What is pruritus ani?
Pruritus ani is severe itching of the skin around the external genitals or anus.
The itching seems to be particularly noticeable at night while the person is trying to sleep.
Pruritus ani can be caused by many things including pinworms (parasites), bacterial infections, diet, reactions to oral antibiotics, and underlying (systemic) disease conditions of the body such as diabetes mellitus.
Skin conditions in the anal area that may contribute to pruritus ani include fungus, a condition causing an intensely itchy patch of bumps (lichen simplex chronicus), or inflammation between folds of skin caused by warmth mixed with moisture (intertrigo).
It may also be caused by irritating substances coming in contact with the skin (contact dermatitis) such as diarrhea, colon or vaginal secretions, or detergents that remain in underclothing.
Trauma or injury to the anal area, a defective anal muscle (incompetent anal sphincter), an abnormal opening (fistula), and hemorrhoids are often associated with pruritus ani.
Other contributing factors may be either poor hygiene or too vigorous cleaning of the area.
How is it diagnosed?
History: There may be no other symptoms than severe itching of the anal area.
Physical exam may reveal any of the following: red, irritated skin, bumps, an unusual thickening or softening of the skin, and scratches or breaks in the skin from scratching. Hemorrhoids, fistula, or evidence of an incompetent anal sphincter may also be present. Females should also undergo a gynecological exam to rule out any underlying disease process, such as vaginitis.

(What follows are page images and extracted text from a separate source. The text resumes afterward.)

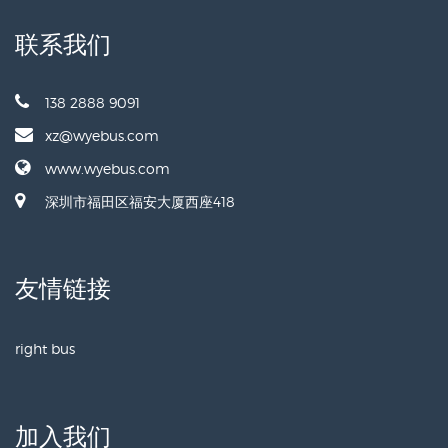
联系我们
138 2888 9091
xz@wyebus.com
www.wyebus.com
深圳市福田区福安大厦西座418
友情链接
right bus
加入我们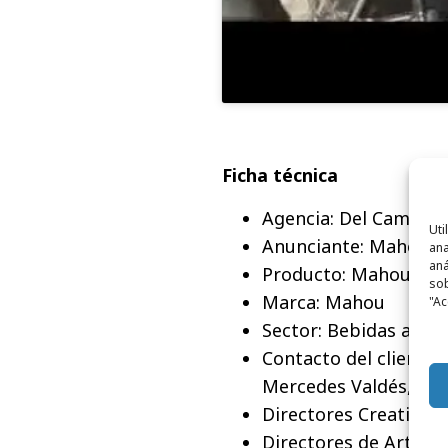
Ficha técnica
Agencia: Del Campo S
Uti
Anunciante: Mahou Ci
ana
aná
Producto: Mahou Cinc
sob
Marca: Mahou
"Ac
Sector: Bebidas alcoh
Contacto del cliente:
Mercedes Valdés, Lor
Directores Creativos 
Directores de Arte:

Tests should be done to determine whether pruritus ani is the result of a systemic disease or from local causes. Tests may include blood glucose levels, blood nitrogen levels, ERS, hemochrome, liver (hepatic) functions, analysis of feces, and a skin biopsy. An examination of the inside of the rectum and lower colon is done using a viewing tube inserted through the anus (proctocolonoscopy).
Because there are so many possible causes of pruritus ani, it is very important that it is diagnosed and treated accurately.
How is pruritus ani treated?
To be effective, treatment must match the cause.
Parasites or bacterial infections can be treated with medication.
Underlying disease processes (such as diabetes mellitus) need treatment.
Injuries, fistulas, and hemorrhoids need to be medically addressed.
Allergic reactions can be avoided by changing soaps or detergents, or by additional rinsing of clothes after washing to remove soap residue.
Diet changes include avoiding spices, coffee, tea, cola, beer, chocolate, tomatoes, and citrus fruits. Poor hygiene needs to be corrected. On the other hand, too vigorous cleansing needs to be modified by stopping the use of over-the-counter preparations, cleaning pads, and solutions. Use of a blow dryer on the perineum may be used. Water, alone, may be adequate hygiene for over-sensitive skin.
For cases where the cause is never determined (idiopathic), injection of a medication under the skin of the affected area may be curative.
Individual should be reexamined again in two to three weeks to evaluate effectiveness of treatment.
Zofran (Ondansetron), Periactin (Cyproheptadine), Phenergan (Promethazine), Clarinex (Desloratadine), Atarax (Hydroxyzine), Revia (Naltrexone)
What might complicate it?
Severe excoriation, ulceration and secondary infection of the perineum are complications. The presence of hemorrhoids, an anal fistula, incompetent anal sphincter, or an underlying disease process might complicate pruritus ani.
If the cause can be determined and effectively treated, pruritus ani can be eliminated. Symptoms can be lessened or eliminated in idiopathic cases through use of injected medication.
Proctologist, gastroenterologist, gynecologist, and dermatologist.
Notify your physician if
- You or a family member has symptoms of pruritus ani that persist, despite self-care.
- Fever occurs.
- The irritated area seems infected.